Bloody Good


The Goon #22

There’s a new Zombie Priest in town, and he’s got the zombies givin’ the old Zombie Priest the bizness. He’s also got some bad news in store for the rest of town, too. More of the more docile zombies around town are starting to go bad — and I don’t mean smelly — and Momma Norton, the crazy gypsy mother of the local pub owner, is gunned down, possibly by Labrazio, a guy who the Goon killed years ago. But if it’s not Labrazio, who’s behind the killing? What will Norton do to get revenge? Will the Goon get to beat anyone to pieces with a shovel before the end of this?

Verdict: Thumbs up. Not quite as much riotously funny stuff as in previous issues. This is really a dead serious story, with lots of emotion, from Momma Norton’s bloody prediction of death to Norton’s complete sorrow over his momma’s passing. Even the Goon is deeply affected by all this — he cries twice, whether from sadness for Momma Norton or his own tortured past with Labrazio. It’s easy to forget that this is a horror comic, what with all the crazy, funny stuff that happens here, but it’s clear that some truly horrific stuff is on the way.
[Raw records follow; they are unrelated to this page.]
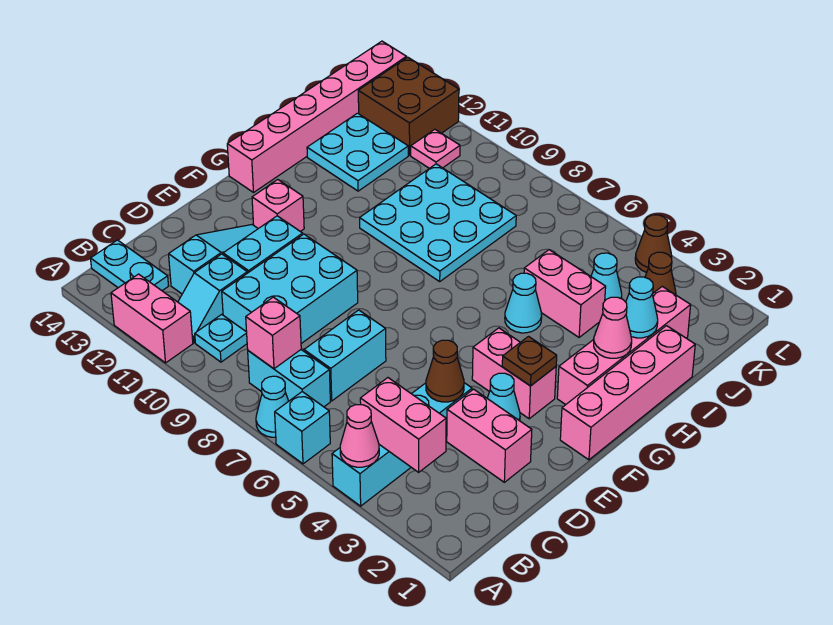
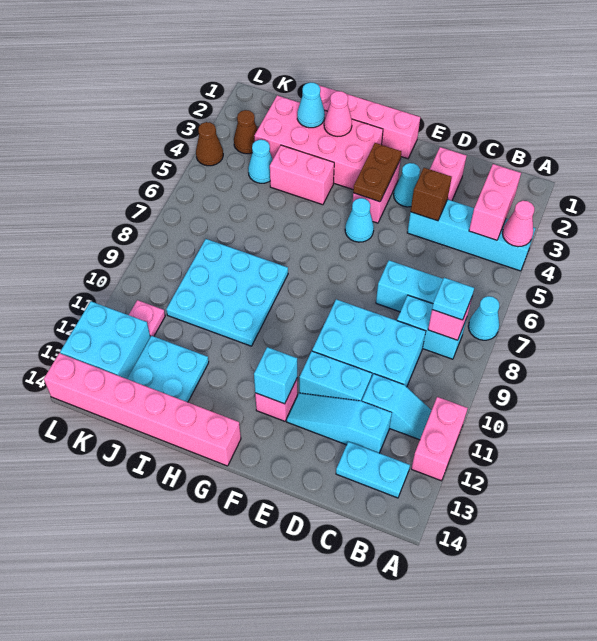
cyan 1x1 brick [275,392,330,464] -> cyan 1x1 brick moved to [254,347,297,404]
cyan 1x2 brick [248,350,330,407] -> cyan 1x2 brick turned to [397,295,467,359]
cyan 1x1 plate [195,314,247,362] -> cyan 1x1 plate moved to [432,278,474,320]
cyan 1x2 plate [91,240,168,291] -> cyan 1x2 plate turned to [336,442,410,498]
brown 1x1 cone [426,340,464,402] -> brown 1x1 brick [411,168,452,221]
brown 1x1 plate [502,337,557,386] -> brown 1x2 plate [353,143,402,202]
pink 1x4 brick [557,286,691,405] -> pink 2x4 brick [254,96,383,189]
cyan 1x1 cone [505,273,542,333] -> cyan 1x1 cone moved to [345,198,374,242]
pink 1x2 brick [524,250,606,337] -> pink 1x2 brick turned to [270,145,334,205]
brown 2x2 brick [358,57,459,155] -> cyan 2x2 brick [60,301,150,379]

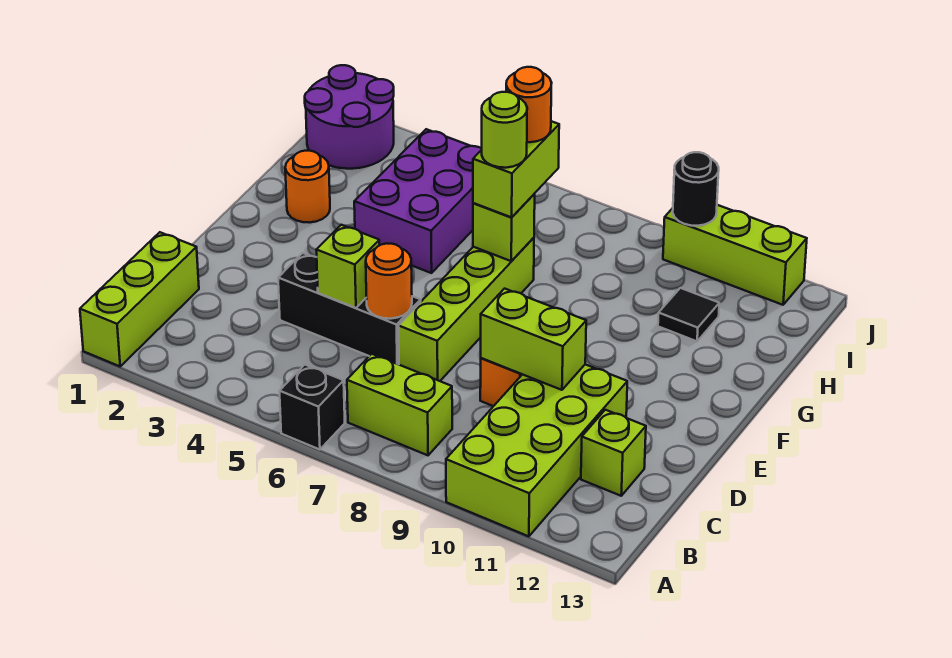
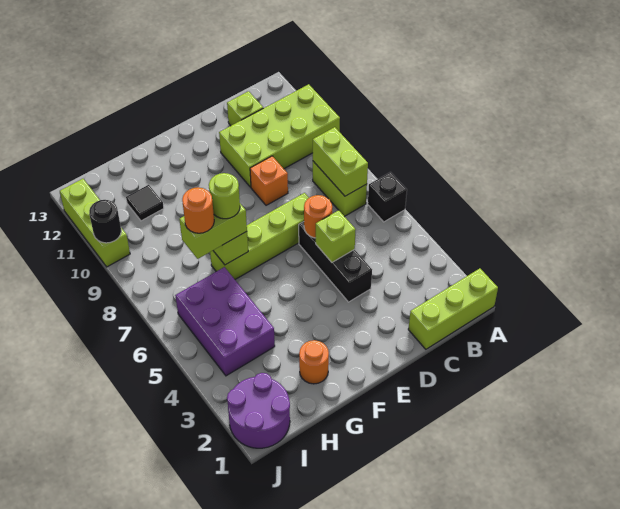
lime 1x2 brick [481,289,586,390] -> lime 1x2 brick moved to [313,127,368,196]
purple 2x3 brick [354,129,482,273] -> purple 2x3 brick turned to [175,267,275,376]

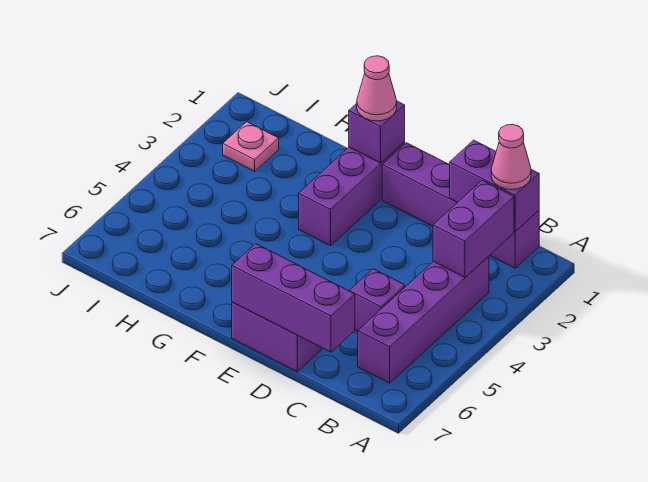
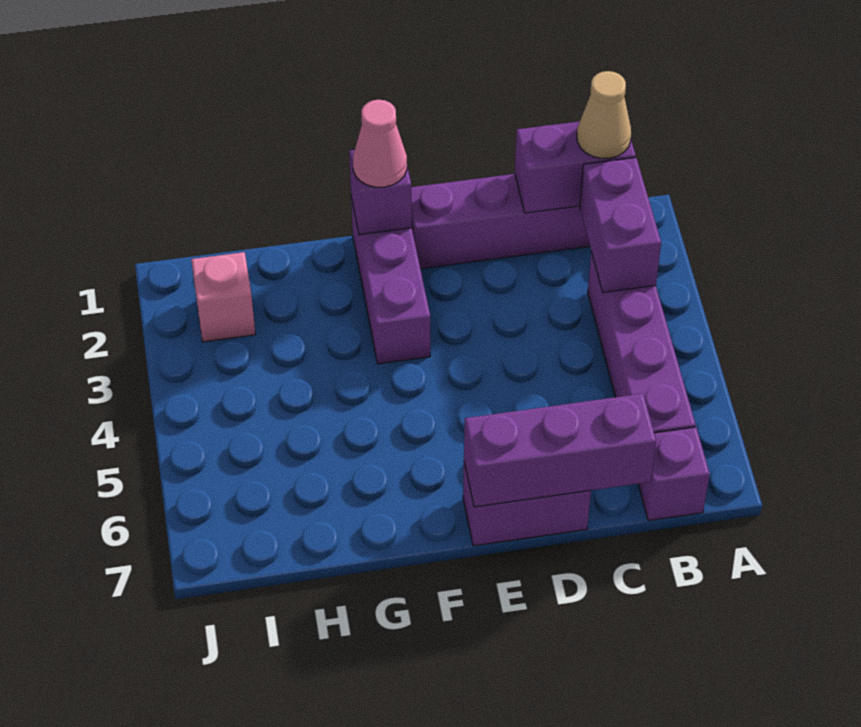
pink 1x1 cone [491,124,531,189] -> tan 1x1 cone [577,71,631,158]
purple 1x1 brick [350,269,405,331] -> purple 1x1 brick moved to [638,427,710,521]
pink 1x1 plate [223,122,279,171] -> pink 1x1 brick [191,252,255,342]

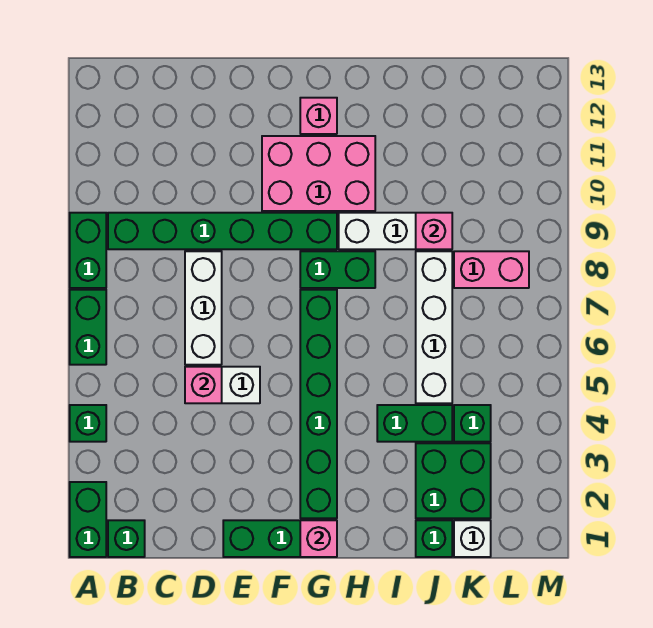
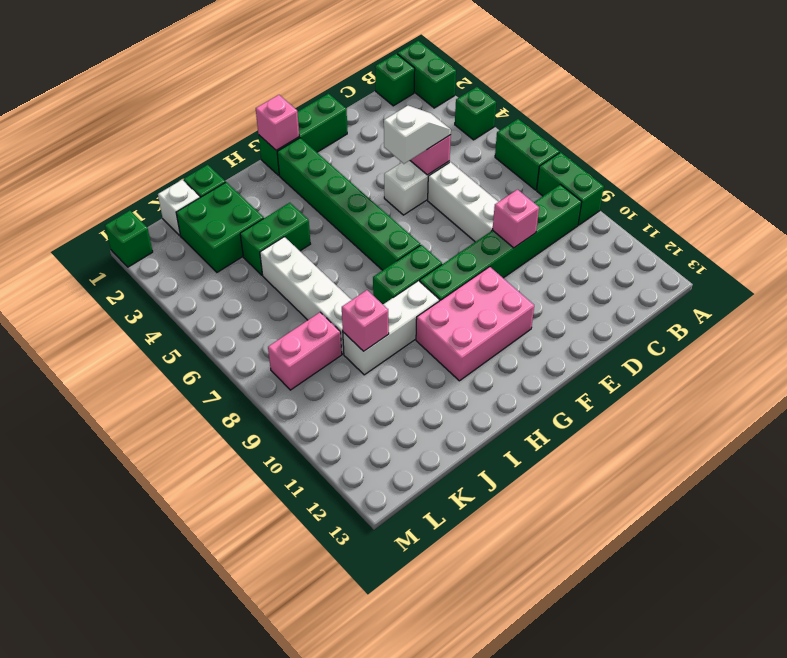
none -> white 1x2 slope [384,106,451,164]
pink 1x1 brick [300,98,337,134] -> pink 1x1 brick moved to [493,190,539,248]
green 1x1 brick [454,405,491,442] -> green 1x1 brick moved to [105,211,153,267]

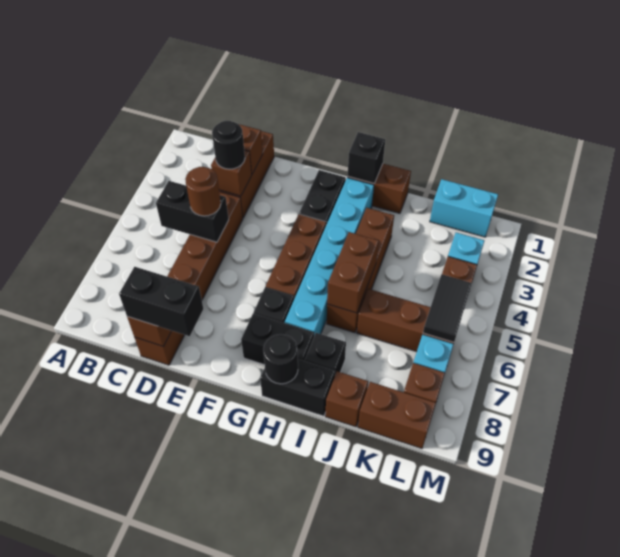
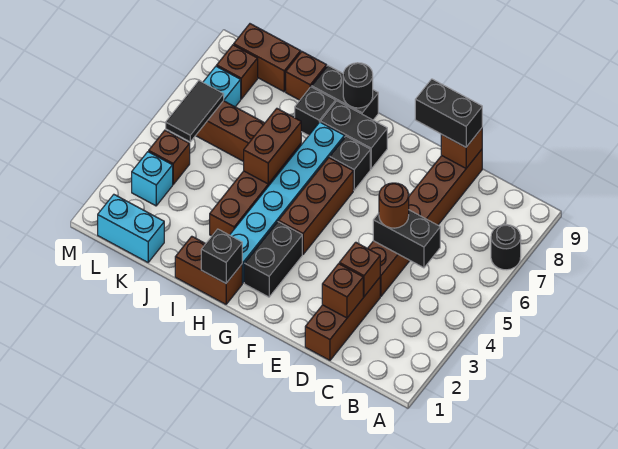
black 1x1 round brick [212,121,245,169] -> black 1x1 round brick moved to [491,225,521,270]

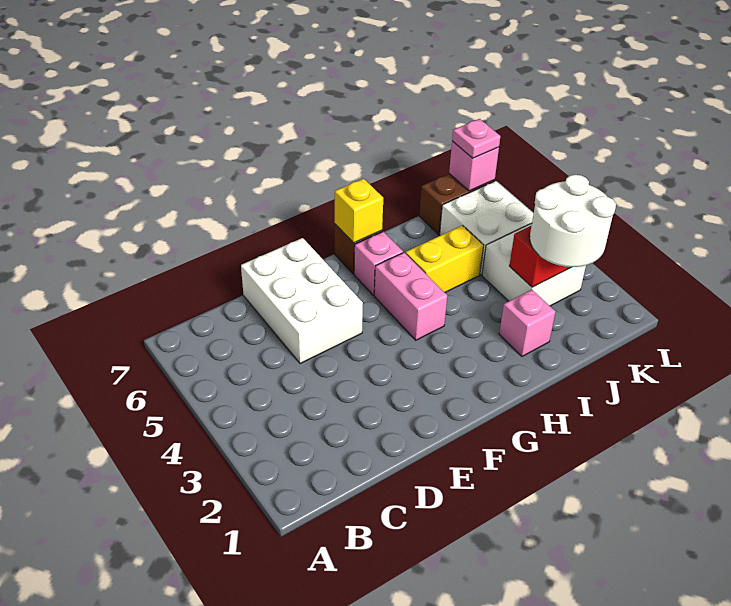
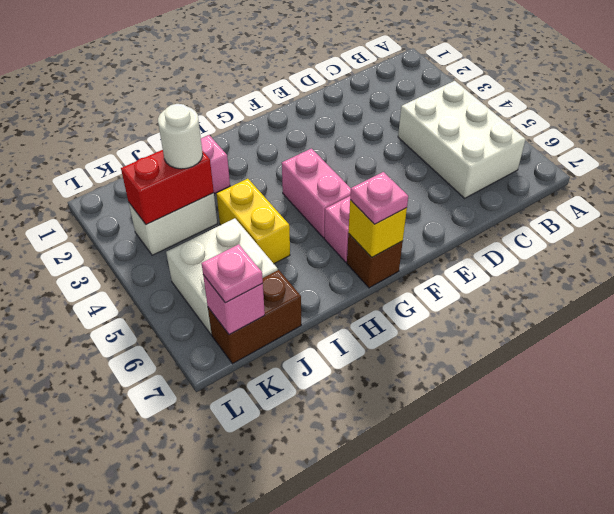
white 2x3 brick [241,238,363,364] -> white 2x3 brick moved to [398,81,526,198]
none -> pink 1x1 plate [350,172,408,224]
yellow 1x2 brick [405,225,484,292] -> yellow 1x2 brick turned to [217,179,290,264]
white 2x2 round brick [530,175,616,267] -> white 1x1 round brick [158,104,203,169]
white 2x2 brick [482,224,586,306] -> white 1x2 brick [129,193,217,255]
Justice League of America #19

The Justice League heads out to the prison planet where the government has been stashing supervillains (in the “Salvation Run” series). They take along Rick Flag, a government agent who helped put the villains away. Unfortunately, when they finally arrive at the planet the government has been sending everyone to, they find it deserted, except for a few illusions of supervillains. They are taken prisoner by strange glowing tentacles of energy that only Hawkgirl is able to escape from. It turns out that their captor is the mostly useless space-tyrant Kanjar Ro, and he reveals that the villains’ teleport beams were intercepted by teleport beams from… somewhere else… before they arrived here. After that, the heroes escape and, um, I guess they go back home.

Verdict: Thumbs down. So much awfulness. Kanjar Ro? What, was Crazy Quilt not available? And he uses energy “drawn from the fabric of space-time” that just happens to be weakened by Hawkgirl’s all-purpose “Nth Element?” Isn’t that fairly stupidly convenient? And finally, I’m just completely sick to death of Ed Benes’ plastic, Michael-Turneresque penciling.


The Flash #238

Flash and his family are having money troubles — Wally can’t get a job, and being a superhero doesn’t really pay very well. There’s a new supervillain in town called Spin who can turn people’s fears real — he actually causes an earthquake by latching onto people’s fears of an earlier quake. And when Flash gets caught on camera complaining about his money woes, the media launches the soundbite into a major scandal. And when Wally goes after Spin, the villain manages to use his power to turn people’s fears about Flash selling out into reality.

Verdict: Thumbs up, more or less. Spin is, honestly, a fairly lame villain, but I liked the way they introduced Wally’s money troubles. One of the things that’s always bugged me about superheroes is that most of them, as written, should be unable to keep a job and just a shade above abject poverty anyway. So it’s not at all bad, but Spin is just a lousy villain.